Poetry Review: “Acrobat” — The Beautiful Bengali Poetry of Nabaneeta Dev Sen 

By Nancy Naomi Carlson

Translator Nandana Dev Sen has opened a window for us to savor Bengali women’s poetry through these lovingly translated poems of her mother.

Acrobat: Poems by Nabaneeta Dev Sen. Translated from the Bengali by Nandana Dev Sen. Archipelago Books, 153 pages, $18.

My interest in the rich tradition of Bengali poetry began during my first-ever visit to Kolkata three years ago, where I was a guest of the Seagull School of Publishing, brought there to teach a master class in translation. I found myself in a city unlike any I’d ever seen before — a cacophony of bicycle bells, car horns, English, and regional Indian dialects, as well as a mix of brightly colored saris, exotic spices, exhaust from cars held together by duct tape, and a crush of people going about their daily lives, with some cooking their meals in the streets, the corners of which they’d staked out, guarded by snarling chained dogs. And yet, after I left the din of the street and climbed a dark staircase, I opened the door to the Seagull offices and found myself transported to rooms overflowing with books, mobiles, and astonishingly beautiful artwork — a world like the one of Nabaneeta Dev Sen.

Dev Sen (1938-2019), a critically acclaimed Bengali writer and comparative literature scholar, is considered one of Kolkata’s “greats.” Indeed, she was a recipient of the Padma Shri award, India’s fourth most prestigious civilian honor. She was the only child of two poets and started writing when she was seven years old. Family friends included Bengali poet Rabindranath Tagore, the first non-European to be awarded the Nobel Prize in Literature. Tagore greatly influenced her life and was the one who gave her her name.

Dev Sen graduated from a college in Kolkata and earned her MA in Comparative Literature at Jadavpur University, then earned a second MA in Comparative Literature from Harvard University. She completed her doctoral studies at Indiana University. While at Jadavpur University, she met her future husband, Amartya Sen, who would later win the Nobel prize in Economic Sciences. Divorced in 1976, Dev Sen returned to Kolkata to raise her two daughters as a single parent — something Indian women generally didn’t do at the time. Also unusual, she spent the next four decades continuing to build her literary and scholarly reputation by authoring over 80 books in Bengali, including poetry, plays, travelogues, novels, short stories, children’s stories with girls as protagonists, and translations. However, Dev Sen wanted to be respected above all for her verse; she was often quoted as saying “I am a poet more than anything else.” Indeed, the artistic and the domestic were at odds within her, as seen in these lines from her poem “Broken Home”: “Do you break your home just for poetry,/ Time and again?” Similarly, in “Make Up Your Mind,” she writes: “Within me/ Breathe two people—/ Make up your mind/ Who do you want/ That woman,/ Or me?”
+++
#### Work order A
In the entries below, start with the line that contains "right shoulder: (418, 677, 16)" and go on through the last line of the entries. Output those lines as a numbered list, leaving out any blank lines.
+++
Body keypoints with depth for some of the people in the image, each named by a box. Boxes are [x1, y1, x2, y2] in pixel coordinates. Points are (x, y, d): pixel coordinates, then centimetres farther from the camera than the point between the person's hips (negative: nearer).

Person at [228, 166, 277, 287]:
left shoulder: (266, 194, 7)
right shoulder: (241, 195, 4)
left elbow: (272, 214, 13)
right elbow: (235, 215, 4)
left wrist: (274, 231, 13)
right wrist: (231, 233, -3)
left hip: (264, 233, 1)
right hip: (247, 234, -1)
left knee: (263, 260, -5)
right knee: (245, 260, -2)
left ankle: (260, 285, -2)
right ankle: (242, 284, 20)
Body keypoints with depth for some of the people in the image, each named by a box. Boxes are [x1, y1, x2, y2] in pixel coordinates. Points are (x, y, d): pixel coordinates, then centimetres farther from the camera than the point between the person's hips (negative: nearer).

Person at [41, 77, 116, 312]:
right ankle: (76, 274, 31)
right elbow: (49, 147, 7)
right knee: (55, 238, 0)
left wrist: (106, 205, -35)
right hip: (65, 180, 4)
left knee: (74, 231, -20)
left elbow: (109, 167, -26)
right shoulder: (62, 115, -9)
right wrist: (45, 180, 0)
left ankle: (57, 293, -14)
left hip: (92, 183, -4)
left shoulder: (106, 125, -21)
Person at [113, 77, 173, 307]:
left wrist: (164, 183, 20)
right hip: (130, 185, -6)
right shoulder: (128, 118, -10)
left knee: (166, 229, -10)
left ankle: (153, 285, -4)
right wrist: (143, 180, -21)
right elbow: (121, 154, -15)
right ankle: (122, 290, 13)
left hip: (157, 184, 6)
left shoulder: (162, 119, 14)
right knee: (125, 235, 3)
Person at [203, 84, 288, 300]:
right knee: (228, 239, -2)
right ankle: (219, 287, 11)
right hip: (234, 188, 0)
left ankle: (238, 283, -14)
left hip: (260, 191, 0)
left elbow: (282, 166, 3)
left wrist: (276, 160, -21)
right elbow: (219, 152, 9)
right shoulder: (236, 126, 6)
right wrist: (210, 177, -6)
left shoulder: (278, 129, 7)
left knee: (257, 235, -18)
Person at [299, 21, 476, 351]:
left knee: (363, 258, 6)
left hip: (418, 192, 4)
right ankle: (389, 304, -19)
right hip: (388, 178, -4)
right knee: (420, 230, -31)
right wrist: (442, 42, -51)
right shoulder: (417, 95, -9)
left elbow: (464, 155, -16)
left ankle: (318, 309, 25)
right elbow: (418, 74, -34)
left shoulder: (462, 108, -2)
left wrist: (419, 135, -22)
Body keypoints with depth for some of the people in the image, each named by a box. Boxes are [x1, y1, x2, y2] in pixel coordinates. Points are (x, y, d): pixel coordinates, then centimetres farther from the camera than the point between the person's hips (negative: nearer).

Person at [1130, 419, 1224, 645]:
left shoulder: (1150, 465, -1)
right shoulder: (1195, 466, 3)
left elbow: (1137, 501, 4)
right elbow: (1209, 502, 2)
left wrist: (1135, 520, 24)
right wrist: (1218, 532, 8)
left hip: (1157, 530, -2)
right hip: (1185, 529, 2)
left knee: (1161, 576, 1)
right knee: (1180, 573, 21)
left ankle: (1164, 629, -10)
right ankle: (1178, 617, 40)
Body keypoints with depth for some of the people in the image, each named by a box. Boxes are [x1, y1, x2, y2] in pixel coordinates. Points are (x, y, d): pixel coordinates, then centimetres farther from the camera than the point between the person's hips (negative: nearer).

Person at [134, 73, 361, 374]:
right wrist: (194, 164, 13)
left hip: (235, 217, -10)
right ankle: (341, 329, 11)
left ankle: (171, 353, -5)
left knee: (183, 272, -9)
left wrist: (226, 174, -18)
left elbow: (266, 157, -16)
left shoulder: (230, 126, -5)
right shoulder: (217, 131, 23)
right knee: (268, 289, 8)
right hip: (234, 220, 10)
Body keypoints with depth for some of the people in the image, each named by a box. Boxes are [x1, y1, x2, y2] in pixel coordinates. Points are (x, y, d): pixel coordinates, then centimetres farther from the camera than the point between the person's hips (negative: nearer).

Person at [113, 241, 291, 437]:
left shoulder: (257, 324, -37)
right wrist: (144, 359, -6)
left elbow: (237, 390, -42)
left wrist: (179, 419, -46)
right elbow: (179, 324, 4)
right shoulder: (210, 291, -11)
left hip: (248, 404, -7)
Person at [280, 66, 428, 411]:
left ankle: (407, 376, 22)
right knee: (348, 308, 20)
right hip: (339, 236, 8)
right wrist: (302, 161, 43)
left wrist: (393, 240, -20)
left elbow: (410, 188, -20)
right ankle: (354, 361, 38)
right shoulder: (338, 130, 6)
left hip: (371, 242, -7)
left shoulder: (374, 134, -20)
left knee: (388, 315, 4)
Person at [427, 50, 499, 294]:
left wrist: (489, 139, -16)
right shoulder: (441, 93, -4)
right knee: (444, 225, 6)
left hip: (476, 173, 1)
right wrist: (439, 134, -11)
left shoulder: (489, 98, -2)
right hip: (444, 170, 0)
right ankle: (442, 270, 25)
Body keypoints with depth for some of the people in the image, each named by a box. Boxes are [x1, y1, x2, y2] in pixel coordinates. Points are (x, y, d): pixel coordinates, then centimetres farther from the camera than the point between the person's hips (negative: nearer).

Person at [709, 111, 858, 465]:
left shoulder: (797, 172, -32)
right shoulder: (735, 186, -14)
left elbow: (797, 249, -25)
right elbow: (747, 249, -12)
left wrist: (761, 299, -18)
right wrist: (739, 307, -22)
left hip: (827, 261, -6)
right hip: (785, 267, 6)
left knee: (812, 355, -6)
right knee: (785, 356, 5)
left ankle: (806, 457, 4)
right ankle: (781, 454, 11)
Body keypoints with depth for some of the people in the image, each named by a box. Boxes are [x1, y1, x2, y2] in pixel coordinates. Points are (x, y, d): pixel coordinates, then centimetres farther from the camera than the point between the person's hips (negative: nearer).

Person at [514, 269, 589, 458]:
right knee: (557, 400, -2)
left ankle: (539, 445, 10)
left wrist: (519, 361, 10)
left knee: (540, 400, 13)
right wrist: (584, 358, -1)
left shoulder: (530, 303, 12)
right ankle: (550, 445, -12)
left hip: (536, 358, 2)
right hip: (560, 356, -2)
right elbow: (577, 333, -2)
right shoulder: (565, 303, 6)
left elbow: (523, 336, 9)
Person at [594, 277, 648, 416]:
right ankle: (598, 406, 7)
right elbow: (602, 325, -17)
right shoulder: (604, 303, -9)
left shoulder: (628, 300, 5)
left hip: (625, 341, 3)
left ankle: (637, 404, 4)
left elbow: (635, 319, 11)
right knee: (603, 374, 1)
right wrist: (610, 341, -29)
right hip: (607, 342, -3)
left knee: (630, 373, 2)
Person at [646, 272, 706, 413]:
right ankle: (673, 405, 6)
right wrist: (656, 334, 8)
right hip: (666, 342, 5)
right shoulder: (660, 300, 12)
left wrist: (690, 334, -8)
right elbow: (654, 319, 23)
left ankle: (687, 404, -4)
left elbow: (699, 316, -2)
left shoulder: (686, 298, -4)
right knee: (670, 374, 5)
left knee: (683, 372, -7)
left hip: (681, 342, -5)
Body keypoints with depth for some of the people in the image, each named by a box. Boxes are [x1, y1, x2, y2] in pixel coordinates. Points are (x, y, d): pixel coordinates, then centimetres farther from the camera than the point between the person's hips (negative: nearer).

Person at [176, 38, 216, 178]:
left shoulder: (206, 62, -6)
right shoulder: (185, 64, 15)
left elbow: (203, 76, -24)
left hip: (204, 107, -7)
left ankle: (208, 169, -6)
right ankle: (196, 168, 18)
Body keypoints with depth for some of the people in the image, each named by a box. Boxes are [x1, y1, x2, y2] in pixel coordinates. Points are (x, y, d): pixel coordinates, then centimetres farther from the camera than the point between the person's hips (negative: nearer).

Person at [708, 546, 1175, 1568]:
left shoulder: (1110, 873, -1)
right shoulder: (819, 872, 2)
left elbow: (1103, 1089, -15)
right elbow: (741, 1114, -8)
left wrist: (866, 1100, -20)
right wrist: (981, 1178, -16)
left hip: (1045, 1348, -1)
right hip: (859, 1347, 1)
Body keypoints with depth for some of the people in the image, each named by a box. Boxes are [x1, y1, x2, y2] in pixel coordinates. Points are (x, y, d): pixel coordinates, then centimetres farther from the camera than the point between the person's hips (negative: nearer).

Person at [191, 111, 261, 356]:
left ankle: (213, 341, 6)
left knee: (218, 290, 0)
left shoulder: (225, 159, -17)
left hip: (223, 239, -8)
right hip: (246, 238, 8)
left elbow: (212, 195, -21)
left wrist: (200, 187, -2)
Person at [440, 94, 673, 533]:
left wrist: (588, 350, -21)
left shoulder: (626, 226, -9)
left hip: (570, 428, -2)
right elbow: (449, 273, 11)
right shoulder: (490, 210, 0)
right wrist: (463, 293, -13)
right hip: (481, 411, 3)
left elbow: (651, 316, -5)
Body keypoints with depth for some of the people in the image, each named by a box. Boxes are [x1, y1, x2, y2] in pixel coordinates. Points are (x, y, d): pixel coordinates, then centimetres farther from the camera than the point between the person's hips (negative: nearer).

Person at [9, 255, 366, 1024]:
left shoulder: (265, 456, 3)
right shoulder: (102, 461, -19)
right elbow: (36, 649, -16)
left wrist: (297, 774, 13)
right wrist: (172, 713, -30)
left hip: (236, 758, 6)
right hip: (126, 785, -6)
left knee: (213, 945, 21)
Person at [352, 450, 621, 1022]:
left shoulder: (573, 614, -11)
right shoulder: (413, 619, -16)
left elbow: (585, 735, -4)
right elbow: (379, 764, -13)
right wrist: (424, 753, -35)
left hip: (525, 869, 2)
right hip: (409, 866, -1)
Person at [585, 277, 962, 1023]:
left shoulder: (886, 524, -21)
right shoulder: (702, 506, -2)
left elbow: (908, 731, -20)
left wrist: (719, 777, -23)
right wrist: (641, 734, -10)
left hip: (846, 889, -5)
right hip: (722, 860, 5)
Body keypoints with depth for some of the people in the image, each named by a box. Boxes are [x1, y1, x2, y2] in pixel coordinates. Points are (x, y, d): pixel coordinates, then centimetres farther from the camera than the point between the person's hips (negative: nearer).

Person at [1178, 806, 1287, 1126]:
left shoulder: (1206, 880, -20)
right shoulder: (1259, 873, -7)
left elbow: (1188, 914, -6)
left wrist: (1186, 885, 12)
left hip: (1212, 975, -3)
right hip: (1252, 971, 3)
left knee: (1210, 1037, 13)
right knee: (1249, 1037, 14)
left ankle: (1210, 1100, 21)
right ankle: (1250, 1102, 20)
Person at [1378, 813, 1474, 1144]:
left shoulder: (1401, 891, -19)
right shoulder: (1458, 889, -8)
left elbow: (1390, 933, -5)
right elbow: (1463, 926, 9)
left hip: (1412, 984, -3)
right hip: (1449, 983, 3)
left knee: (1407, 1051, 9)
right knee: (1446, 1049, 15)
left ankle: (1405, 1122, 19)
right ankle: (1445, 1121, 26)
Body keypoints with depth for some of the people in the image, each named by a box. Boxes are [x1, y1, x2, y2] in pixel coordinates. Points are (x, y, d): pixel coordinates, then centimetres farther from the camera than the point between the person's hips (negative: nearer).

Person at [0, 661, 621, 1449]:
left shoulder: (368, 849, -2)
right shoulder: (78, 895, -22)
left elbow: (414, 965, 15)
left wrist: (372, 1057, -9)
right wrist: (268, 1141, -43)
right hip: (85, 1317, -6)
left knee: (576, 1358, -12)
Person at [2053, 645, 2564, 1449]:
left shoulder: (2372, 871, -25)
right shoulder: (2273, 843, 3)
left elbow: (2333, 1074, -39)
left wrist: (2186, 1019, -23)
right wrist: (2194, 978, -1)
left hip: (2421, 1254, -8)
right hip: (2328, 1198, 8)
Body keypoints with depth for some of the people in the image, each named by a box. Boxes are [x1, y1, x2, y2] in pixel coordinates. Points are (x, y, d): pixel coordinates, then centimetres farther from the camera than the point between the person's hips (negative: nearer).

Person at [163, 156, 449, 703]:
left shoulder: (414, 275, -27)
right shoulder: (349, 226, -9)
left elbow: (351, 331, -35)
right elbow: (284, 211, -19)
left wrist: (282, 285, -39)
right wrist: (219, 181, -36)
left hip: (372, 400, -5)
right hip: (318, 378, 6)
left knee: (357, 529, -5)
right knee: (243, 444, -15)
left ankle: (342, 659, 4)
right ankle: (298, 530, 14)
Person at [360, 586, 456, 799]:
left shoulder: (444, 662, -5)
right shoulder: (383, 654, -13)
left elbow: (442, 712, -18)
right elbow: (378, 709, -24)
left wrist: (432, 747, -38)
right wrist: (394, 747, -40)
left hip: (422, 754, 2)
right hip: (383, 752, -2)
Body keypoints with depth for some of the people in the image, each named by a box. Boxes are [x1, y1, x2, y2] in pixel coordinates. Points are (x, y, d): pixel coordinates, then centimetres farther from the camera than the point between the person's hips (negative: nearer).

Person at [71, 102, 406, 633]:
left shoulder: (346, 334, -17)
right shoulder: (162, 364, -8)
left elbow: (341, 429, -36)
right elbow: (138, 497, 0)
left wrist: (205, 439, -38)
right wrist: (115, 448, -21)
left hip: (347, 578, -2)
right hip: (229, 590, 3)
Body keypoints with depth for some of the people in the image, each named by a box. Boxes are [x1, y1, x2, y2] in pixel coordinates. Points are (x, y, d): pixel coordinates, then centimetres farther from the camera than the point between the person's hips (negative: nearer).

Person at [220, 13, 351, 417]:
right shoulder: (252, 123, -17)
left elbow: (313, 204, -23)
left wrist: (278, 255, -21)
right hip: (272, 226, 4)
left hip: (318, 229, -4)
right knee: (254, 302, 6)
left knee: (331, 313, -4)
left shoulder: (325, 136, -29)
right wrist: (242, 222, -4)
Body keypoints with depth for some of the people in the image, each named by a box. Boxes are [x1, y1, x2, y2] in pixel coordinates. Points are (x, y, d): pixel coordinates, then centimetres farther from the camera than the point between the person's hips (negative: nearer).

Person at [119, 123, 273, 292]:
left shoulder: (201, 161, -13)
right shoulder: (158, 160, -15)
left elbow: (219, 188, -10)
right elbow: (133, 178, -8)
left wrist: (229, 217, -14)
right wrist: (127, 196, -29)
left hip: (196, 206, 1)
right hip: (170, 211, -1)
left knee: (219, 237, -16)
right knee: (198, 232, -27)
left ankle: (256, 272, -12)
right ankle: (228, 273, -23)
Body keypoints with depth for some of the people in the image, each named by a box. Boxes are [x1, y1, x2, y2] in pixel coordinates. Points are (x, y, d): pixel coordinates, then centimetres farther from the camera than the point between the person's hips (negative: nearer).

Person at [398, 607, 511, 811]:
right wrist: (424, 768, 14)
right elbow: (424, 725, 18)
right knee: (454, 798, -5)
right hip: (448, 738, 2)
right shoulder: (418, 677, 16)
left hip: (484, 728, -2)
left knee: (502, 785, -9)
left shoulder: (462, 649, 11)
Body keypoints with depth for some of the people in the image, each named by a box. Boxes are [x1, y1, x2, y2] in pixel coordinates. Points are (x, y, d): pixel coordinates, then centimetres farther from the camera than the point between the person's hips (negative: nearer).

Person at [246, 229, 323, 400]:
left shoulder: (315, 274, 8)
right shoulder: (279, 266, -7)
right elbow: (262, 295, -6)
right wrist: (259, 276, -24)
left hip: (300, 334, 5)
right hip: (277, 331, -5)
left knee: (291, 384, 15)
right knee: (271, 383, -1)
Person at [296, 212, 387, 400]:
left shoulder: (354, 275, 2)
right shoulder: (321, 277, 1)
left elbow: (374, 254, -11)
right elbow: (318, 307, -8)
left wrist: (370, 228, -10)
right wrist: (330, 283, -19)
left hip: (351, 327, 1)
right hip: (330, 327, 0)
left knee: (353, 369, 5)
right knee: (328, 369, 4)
+++
#### Work order B
According to the poetry review, why was Dev Sen's decision to raise her two daughters as a single parent in Kolkata unusual?

#### Task output A
1. right shoulder: (418, 677, 16)
2. left hip: (484, 728, -2)
3. left knee: (502, 785, -9)
4. left shoulder: (462, 649, 11)
5. Body keypoints with depth for some of the people in the image, each named by a box. Boxes are [x1, y1, x2, y2] in pixel coordinates. Points are (x, y, d): pixel coordinates, then centimetres farther from the camera than the point between the person's hips (negative: nearer).
6. Person at [246, 229, 323, 400]:
7. left shoulder: (315, 274, 8)
8. right shoulder: (279, 266, -7)
9. right elbow: (262, 295, -6)
10. right wrist: (259, 276, -24)
11. left hip: (300, 334, 5)
12. right hip: (277, 331, -5)
13. left knee: (291, 384, 15)
14. right knee: (271, 383, -1)
15. Person at [296, 212, 387, 400]:
16. left shoulder: (354, 275, 2)
17. right shoulder: (321, 277, 1)
18. left elbow: (374, 254, -11)
19. right elbow: (318, 307, -8)
20. left wrist: (370, 228, -10)
21. right wrist: (330, 283, -19)
22. left hip: (351, 327, 1)
23. right hip: (330, 327, 0)
24. left knee: (353, 369, 5)
25. right knee: (328, 369, 4)

#### Task output B
It was unusual because raising children as a single parent was something Indian women generally didn't do at the time. She made this choice after her divorce in 1976, when she returned to Kolkata.